Source data:

[Start of section]

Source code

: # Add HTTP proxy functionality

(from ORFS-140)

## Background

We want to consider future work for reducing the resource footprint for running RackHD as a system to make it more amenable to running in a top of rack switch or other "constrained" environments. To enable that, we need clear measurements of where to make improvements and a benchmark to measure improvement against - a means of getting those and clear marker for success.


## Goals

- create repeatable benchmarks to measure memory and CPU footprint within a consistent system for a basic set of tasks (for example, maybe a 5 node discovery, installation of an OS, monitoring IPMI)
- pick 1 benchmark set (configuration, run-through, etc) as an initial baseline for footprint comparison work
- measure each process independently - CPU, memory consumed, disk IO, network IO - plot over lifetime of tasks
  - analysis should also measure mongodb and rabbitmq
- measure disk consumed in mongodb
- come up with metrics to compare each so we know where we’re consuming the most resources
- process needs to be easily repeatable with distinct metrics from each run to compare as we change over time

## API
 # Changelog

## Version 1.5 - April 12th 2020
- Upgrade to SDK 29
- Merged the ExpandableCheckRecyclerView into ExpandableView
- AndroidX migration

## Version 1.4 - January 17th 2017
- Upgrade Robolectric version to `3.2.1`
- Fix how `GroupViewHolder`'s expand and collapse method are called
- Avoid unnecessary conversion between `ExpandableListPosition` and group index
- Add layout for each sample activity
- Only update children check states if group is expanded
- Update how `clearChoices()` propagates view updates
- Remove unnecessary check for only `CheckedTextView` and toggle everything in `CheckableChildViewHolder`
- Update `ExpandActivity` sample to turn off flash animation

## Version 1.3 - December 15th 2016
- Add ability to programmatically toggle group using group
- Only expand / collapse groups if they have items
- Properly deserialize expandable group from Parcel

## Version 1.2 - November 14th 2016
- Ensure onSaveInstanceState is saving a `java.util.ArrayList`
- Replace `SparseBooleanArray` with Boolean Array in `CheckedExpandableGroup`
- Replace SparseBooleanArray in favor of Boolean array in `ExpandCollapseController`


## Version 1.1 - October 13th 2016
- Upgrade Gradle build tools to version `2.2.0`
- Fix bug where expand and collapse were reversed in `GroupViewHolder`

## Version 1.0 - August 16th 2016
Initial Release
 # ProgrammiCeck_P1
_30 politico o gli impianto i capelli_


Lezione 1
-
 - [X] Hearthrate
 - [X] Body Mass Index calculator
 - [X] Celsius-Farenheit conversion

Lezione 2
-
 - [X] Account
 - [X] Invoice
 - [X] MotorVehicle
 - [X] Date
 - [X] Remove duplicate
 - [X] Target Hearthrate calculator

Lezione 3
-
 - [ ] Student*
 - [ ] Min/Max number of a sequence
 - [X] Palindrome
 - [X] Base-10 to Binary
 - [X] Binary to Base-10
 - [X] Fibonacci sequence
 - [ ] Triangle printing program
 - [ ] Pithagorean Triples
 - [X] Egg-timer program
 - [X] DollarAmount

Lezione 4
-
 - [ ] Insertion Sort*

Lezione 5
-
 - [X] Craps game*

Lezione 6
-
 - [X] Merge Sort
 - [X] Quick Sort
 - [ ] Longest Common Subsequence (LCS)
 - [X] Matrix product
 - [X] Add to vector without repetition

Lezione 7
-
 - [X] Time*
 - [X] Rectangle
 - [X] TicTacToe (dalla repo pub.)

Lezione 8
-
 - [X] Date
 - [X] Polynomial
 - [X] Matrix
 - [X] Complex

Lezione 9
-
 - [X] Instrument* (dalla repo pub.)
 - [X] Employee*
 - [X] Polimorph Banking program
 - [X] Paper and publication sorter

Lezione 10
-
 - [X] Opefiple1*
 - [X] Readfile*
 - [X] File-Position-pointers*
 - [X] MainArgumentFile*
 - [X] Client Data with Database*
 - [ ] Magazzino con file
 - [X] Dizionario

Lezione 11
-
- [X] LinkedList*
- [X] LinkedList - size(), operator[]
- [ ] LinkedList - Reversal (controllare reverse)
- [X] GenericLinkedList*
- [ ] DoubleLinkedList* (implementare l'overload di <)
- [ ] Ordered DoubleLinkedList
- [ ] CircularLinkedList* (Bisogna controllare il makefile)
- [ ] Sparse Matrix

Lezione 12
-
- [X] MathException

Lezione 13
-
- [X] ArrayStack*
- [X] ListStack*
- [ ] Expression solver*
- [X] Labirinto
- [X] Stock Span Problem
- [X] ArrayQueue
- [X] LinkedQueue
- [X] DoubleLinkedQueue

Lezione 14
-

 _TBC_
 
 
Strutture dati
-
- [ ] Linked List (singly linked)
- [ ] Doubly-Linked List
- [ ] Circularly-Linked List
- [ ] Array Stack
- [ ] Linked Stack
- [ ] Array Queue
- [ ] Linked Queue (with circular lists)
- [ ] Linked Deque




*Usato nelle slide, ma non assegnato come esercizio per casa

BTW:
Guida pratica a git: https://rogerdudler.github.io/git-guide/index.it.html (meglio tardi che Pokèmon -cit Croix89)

[End of section]

YOUR TASK: If a line falls between the first line of the entries and the line containing "- pick 1 benchmark", or is one of those two, restate it word for word; leave all other lines out.

ANSWER SPACE:
Source code

: # Add HTTP proxy functionality

(from ORFS-140)

## Background

We want to consider future work for reducing the resource footprint for running RackHD as a system to make it more amenable to running in a top of rack switch or other "constrained" environments. To enable that, we need clear measurements of where to make improvements and a benchmark to measure improvement against - a means of getting those and clear marker for success.


## Goals

- create repeatable benchmarks to measure memory and CPU footprint within a consistent system for a basic set of tasks (for example, maybe a 5 node discovery, installation of an OS, monitoring IPMI)
- pick 1 benchmark set (configuration, run-through, etc) as an initial baseline for footprint comparison work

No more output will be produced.